Statistically, the average age of service buyers changes; and with it some of their decision making propensities, e.g. their propensity to risk taking. In the case of contracts in force over very long periods of time, the function, and role of the prospective solvency of insurance companies become much more important as does its monitoring. The few remarks made so far already help us understand the pervasive importance of the phenomenon. The impact of ageing on the social and economic balance varies from country to country. In 2003 the Centre for Strategic and International Studies in Washington (CSIS) published a detailed report3 in which a vulnerability index to ageing phenomena was set out: together with France and Spain, Italy was shown to be one of the highly vulnerable countries4.
In this article we would like to focus on longevity and the related risk consisting in a lack of resources due to an actual longer than expected life span, on which expectation the savings-consumption life cycle had been planned. Using a classification of societies according to demographic risk management approaches, we obtain a four-pillars longevity risk allocation model partially mirroring the traditional four pillars focusing on the accumulation side; then, the tools and procedures for managing the risk on the part of insurance companies and the role they can realistically play will be identified. Finally, we shall claim that financial markets — with their intrinsic structural creativity and allocating dynamics — may also play a vital role within the system.

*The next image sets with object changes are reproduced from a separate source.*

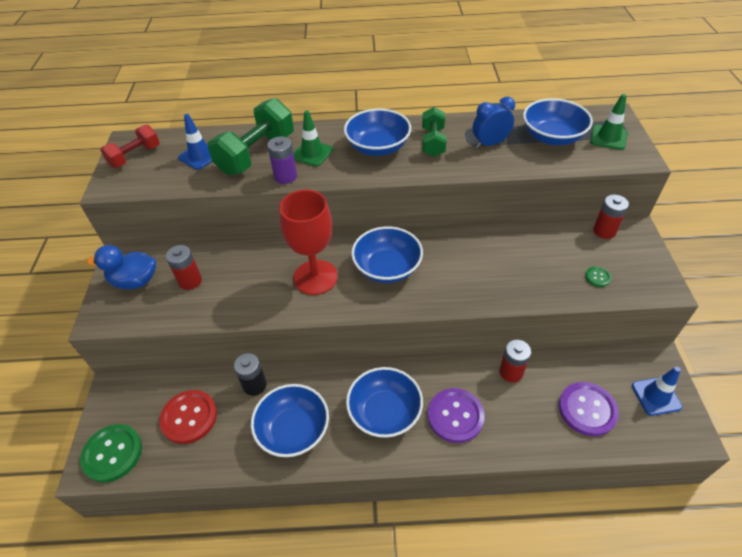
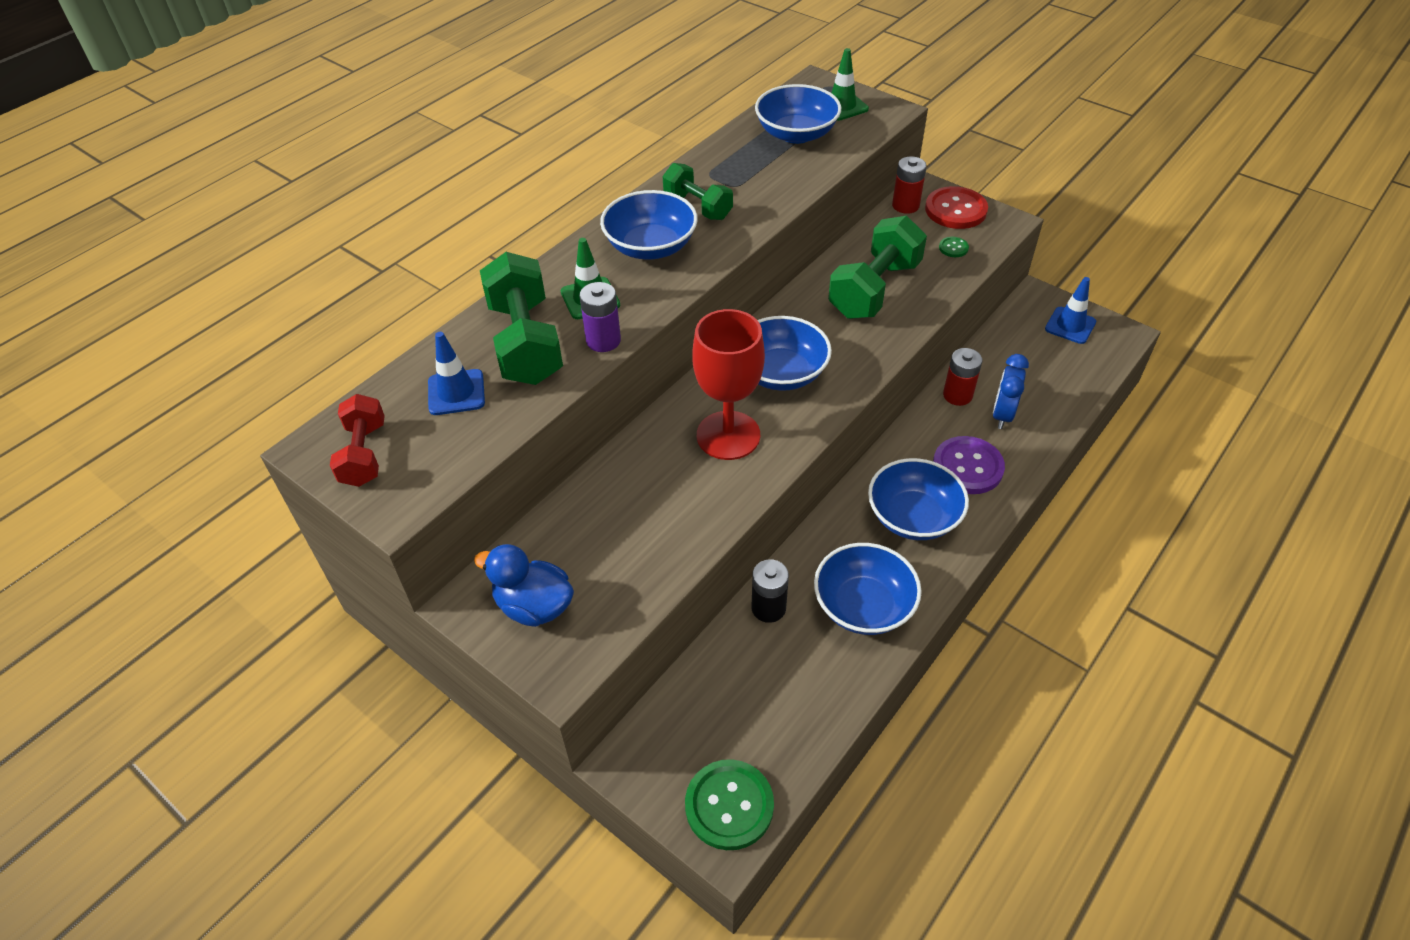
camera: 50 degrees left, 0 degrees up
blue duck [87,245,156,289] -> blue duck turned 75 degrees clockwise [474,544,574,627]
red button [159,390,217,444] -> red button moved to [925,186,988,229]
red battery [166,245,202,290] -> none
blue clock [472,97,515,148] -> blue clock moved to [993,354,1029,429]
purple button [559,382,619,436] -> none
none -> green dumbbell [828,216,927,319]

In Italy at least, it will, it appears, take a long time before a real pension market can be developed, but taking action now is vital. Implicitly, we maintain that we are faced with a problem of supply rather than of demand, not so much because ‘insurance is sold, not bought’, as the old saying goes, but rather because today the supply side seems to be more markedly obstacle-ridden. To paraphrase Say, the demand will also be created by an adequate supply and effective public (tax and statutory) policies, although the inertia pull of some passive behaviours should not be underestimated5.

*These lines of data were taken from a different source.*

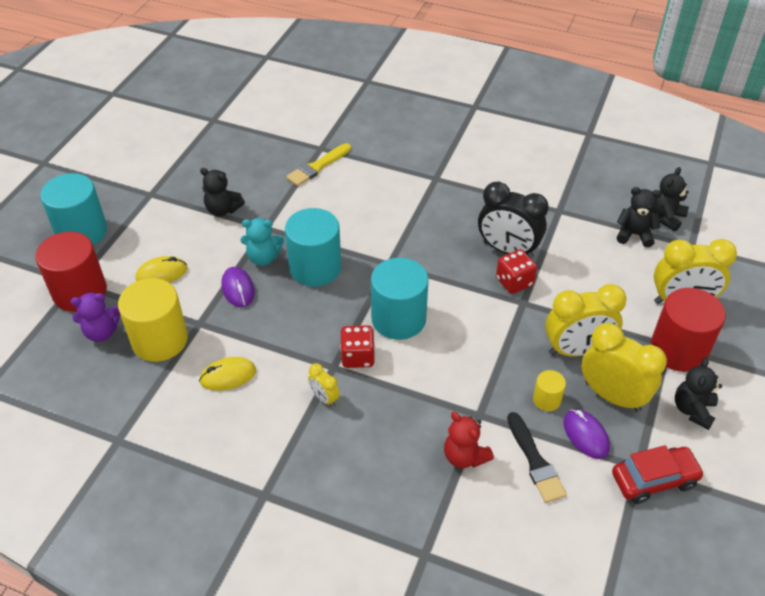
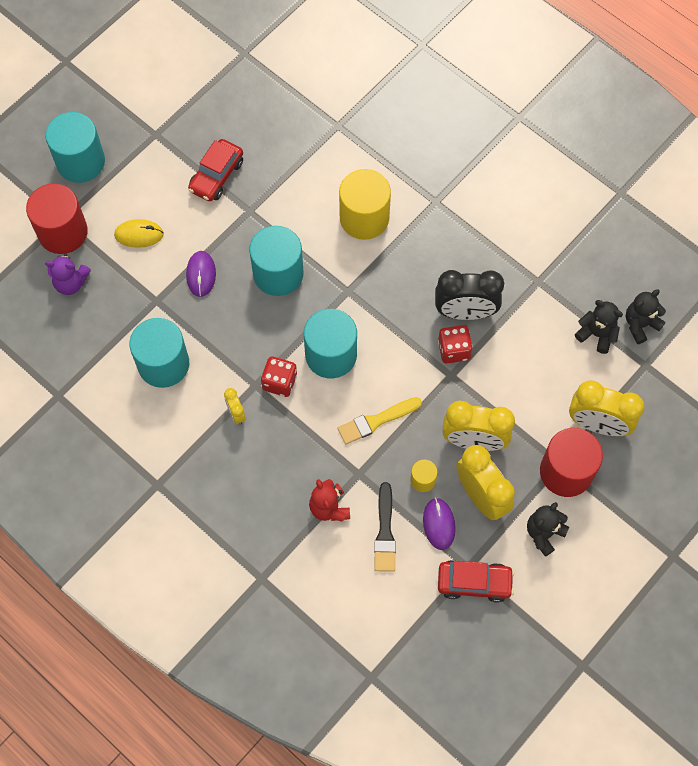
camera: 20 degrees right, 20 degrees up
yellow cylinder [118,278,188,362] -> yellow cylinder moved to [339,169,391,240]
yellow mouse [199,357,256,391] -> turquoise cylinder [129,318,189,388]
black teddy bear [200,168,245,216] -> red car [188,139,243,201]
turquoise teddy bear [241,218,284,266] -> none
yellow brush [286,143,351,186] -> yellow brush moved to [337,397,422,445]
black clock [478,182,549,258] -> black clock turned 45 degrees counterclockwise [435,270,504,320]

Our basic conviction is that wherever a widespread cultural deficit occurs in either demand or supply, an interdisciplinary debate needs to be progressively and continuously stimulated in order to overcome this deficit in the medium term, (while resisting the temptation of scientific specialisation) to the benefit of a conscious demand, an adequate and effective supply and, finally, a market leading social well-being.

2 Quoted in Reday–Mulvey, G.,Working beyond 60.
3 Cited in Corneli, A., Invecchiamento: la sfida del XXI secolo.
4 The least vulnerable country identified by the research was Australia, thanks to its good demographic flows, flexible public sector and effective old-age insurance schemes.
5 Elsewhere, with reference to the accumulation stage, we coined the phrase ‘diet syndrome’: it can always start next Monday.